Bei einem leichten Sonnenbrand oder einer kleinen Prellung ist ein Arztbesuch meist nicht nötig. Viele greifen bei solchen Beschwerden gern auf Schüßler-Salze zurück. Auch wenn die Wirksamkeit der Salze wissenschaftlich nicht nachgewiesen ist, hat die Behandlung mit Mineralsalzen viele Anhänger. So sollen sie zum Beispiel die Selbstheilungskräfte des Körpers anregen und bei regelmäßiger Einnahme sogar zur Gesundheitspflege und Krankheitsvorsorge beitragen. 

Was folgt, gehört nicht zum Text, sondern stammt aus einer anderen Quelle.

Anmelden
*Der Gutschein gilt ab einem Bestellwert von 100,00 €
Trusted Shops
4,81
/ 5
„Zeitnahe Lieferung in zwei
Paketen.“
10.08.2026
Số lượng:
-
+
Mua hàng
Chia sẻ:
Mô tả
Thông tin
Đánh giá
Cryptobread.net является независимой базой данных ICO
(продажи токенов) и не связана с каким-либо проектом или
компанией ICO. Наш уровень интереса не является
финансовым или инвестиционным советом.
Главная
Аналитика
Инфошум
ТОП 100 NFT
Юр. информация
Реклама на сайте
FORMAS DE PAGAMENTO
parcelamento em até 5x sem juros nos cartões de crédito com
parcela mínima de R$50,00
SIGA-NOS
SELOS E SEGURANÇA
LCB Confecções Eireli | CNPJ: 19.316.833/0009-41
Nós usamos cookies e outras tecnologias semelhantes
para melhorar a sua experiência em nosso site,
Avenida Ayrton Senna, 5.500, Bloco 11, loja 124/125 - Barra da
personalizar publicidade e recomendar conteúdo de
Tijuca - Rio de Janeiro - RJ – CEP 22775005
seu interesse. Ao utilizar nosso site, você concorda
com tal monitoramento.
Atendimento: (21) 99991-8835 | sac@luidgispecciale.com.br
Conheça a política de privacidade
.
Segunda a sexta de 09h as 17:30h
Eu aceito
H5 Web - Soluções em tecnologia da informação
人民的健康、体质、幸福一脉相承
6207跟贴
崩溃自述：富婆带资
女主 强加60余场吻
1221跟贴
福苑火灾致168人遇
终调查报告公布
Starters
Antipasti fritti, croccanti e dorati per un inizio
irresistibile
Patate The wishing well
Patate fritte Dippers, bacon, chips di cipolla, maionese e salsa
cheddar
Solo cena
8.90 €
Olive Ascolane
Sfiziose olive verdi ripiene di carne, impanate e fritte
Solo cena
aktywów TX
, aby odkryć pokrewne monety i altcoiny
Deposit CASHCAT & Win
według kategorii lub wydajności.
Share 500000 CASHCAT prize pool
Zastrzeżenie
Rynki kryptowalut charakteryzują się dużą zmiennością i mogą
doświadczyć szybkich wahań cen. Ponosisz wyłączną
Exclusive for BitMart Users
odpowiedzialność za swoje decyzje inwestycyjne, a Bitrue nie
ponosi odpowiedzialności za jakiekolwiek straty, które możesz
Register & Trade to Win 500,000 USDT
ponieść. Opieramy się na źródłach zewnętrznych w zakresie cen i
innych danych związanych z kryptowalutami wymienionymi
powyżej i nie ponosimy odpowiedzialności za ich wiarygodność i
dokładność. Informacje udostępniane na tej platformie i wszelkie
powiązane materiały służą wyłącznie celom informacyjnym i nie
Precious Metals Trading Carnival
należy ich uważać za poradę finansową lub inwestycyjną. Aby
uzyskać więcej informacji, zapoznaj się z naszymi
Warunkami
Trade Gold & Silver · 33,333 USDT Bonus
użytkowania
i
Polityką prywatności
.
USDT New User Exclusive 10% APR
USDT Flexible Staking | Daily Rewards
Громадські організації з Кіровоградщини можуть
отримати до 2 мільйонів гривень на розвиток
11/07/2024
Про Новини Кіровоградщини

Bereits 1873 veröffentlichte der homöopathische Arzt Wilhelm Heinrich Schüßler seine Lehre mit der „Biochemischen Heilweise“ als Therapieform. Er ging davon aus, dass Krankheiten im Allgemeinen durch Störungen des Mineralhaushalts der Körperzellen entstehen, die durch homöopathisch dosierte (potenzierte) Mineralsalze geheilt werden können. Insgesamt gibt es zwölf Basissalze, die sogenannten Schüßler-Salze, sowie 15 Ergänzungssalze bei der Mineralsalztherapie. 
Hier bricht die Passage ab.